Mendez stepped in beside Fred. The two of them stood there for a moment, looking around for anything that resembled controls. Maybe it was a gravity lift: there were no signs on the walls at all, recognizable or otherwise. The ceiling of the elevator cage didn’t give Mendez any clues either, but then his stomach lurched and he realized he was moving. The entrance vanished below them.

“Okay, people, going up,” Fred said. “I don’t know what the Chief did, but it worked.”

“I just looked up,” Mendez said.

“Okay, so maybe it responds to that. Up for up, down for down…”

“And stop?”

They were now looking at a blank wall and it was hard to tell if they were still moving. Mendez shut his eyes for a moment to see if he could detect motion, but he wasn’t sure of it until he saw the opening onto another floor slide slowly past them. Another open floor followed, then another.

“Well, that’s two, and I counted seven.”

“That’s … three.” The cage rose past another opening. “And four…”

Light spread down from the tight seam between the cage and the wall, indicating another floor coming. Mendez reached toward the wall, and the cage slowed to a stop. It leveled out with the fifth floor and waited.

“You’ve got a way with elevators, Chief.” Fred stuck his head out to take a look, boots still inside the cage area. “Very hygienic. No germ-laden buttons.”

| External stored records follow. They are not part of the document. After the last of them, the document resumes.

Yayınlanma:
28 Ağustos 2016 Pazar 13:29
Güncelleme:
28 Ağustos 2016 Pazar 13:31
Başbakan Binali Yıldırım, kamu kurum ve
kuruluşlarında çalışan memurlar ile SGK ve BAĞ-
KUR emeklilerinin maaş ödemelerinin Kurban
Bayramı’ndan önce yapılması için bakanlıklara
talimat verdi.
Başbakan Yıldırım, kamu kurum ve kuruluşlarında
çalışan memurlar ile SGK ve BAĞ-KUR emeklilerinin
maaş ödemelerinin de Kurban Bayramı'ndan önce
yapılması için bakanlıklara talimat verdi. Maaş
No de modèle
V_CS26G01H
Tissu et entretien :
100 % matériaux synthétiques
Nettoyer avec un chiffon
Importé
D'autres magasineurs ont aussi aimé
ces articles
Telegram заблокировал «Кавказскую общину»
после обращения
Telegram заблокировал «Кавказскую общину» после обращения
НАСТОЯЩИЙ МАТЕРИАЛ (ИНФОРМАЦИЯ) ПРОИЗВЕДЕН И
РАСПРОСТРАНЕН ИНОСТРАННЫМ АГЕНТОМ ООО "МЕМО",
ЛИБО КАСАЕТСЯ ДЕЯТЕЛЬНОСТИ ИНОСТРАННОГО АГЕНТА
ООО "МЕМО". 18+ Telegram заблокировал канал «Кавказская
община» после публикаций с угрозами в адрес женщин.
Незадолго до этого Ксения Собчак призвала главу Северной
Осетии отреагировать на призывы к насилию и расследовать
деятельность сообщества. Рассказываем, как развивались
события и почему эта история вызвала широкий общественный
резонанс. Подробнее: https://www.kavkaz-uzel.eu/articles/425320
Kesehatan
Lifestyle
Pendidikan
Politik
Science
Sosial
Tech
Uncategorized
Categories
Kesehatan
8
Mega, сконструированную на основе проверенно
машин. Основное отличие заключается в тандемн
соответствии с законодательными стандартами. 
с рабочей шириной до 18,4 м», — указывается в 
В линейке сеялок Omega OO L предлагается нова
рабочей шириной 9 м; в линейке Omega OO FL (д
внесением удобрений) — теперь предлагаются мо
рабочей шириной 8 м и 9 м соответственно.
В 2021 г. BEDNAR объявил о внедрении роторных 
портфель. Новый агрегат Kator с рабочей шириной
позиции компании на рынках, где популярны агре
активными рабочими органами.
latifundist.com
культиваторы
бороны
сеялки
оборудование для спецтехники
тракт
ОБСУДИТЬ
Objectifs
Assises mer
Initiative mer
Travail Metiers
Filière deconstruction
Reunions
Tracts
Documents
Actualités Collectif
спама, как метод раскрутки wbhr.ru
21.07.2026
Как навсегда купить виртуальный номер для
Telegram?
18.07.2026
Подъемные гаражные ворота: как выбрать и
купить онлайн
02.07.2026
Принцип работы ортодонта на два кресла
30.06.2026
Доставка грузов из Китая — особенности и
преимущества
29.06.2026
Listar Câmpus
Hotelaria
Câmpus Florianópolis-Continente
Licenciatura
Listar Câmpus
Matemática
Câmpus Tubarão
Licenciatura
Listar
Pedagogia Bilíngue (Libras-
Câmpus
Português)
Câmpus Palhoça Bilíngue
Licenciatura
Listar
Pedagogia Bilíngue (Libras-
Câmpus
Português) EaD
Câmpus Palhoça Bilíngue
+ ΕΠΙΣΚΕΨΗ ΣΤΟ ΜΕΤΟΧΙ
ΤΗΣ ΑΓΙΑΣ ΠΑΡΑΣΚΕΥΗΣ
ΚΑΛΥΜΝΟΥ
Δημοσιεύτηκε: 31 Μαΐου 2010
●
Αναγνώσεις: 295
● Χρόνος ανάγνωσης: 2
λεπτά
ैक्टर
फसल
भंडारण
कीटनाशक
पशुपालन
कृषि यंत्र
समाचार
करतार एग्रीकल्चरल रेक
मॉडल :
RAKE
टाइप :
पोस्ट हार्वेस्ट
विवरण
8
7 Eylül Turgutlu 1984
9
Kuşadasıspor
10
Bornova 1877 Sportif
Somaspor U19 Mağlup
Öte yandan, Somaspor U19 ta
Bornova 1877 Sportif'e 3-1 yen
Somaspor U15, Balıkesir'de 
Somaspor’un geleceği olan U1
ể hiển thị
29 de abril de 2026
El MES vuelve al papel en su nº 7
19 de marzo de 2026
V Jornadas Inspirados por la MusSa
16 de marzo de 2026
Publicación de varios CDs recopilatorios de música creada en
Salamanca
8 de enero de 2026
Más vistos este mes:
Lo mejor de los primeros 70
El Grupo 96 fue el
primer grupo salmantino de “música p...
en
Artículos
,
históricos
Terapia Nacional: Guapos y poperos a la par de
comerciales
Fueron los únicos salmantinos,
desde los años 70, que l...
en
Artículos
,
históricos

Mendez tried out his newfound mastery and looked up to the ceiling again. The floor began to rise. “Yeah, the more I see, the more I wonder if this is some decontamination facility. It feels like a hospital.”

“If you were escaping from the Flood, and this is the first place you end up after you get into the Dyson sphere, that makes sense.”

Mendez watched floor six go by. He’d expected Kelly to be on the radio by now, passing on Halsey’s questions as the resident Forerunner expert, but she hadn’t called in.

“How long do you think this place has been here, Lieutenant?”

“In real time or the Dyson time? I’d guess thousands of years.”

“I came here twenty-odd years ago,” Mendez said. “We were sitting right on top of this thing all that time and never knew it was here.”

He heard the slight drop-out on Fred’s helmet audio as the lieutenant muted his radio. “Dr. Halsey’s really upset about that, Chief.”

“Yes, she’s already indicated her displeasure to me, sir. But I answer to the chain of command. Not a civilian.”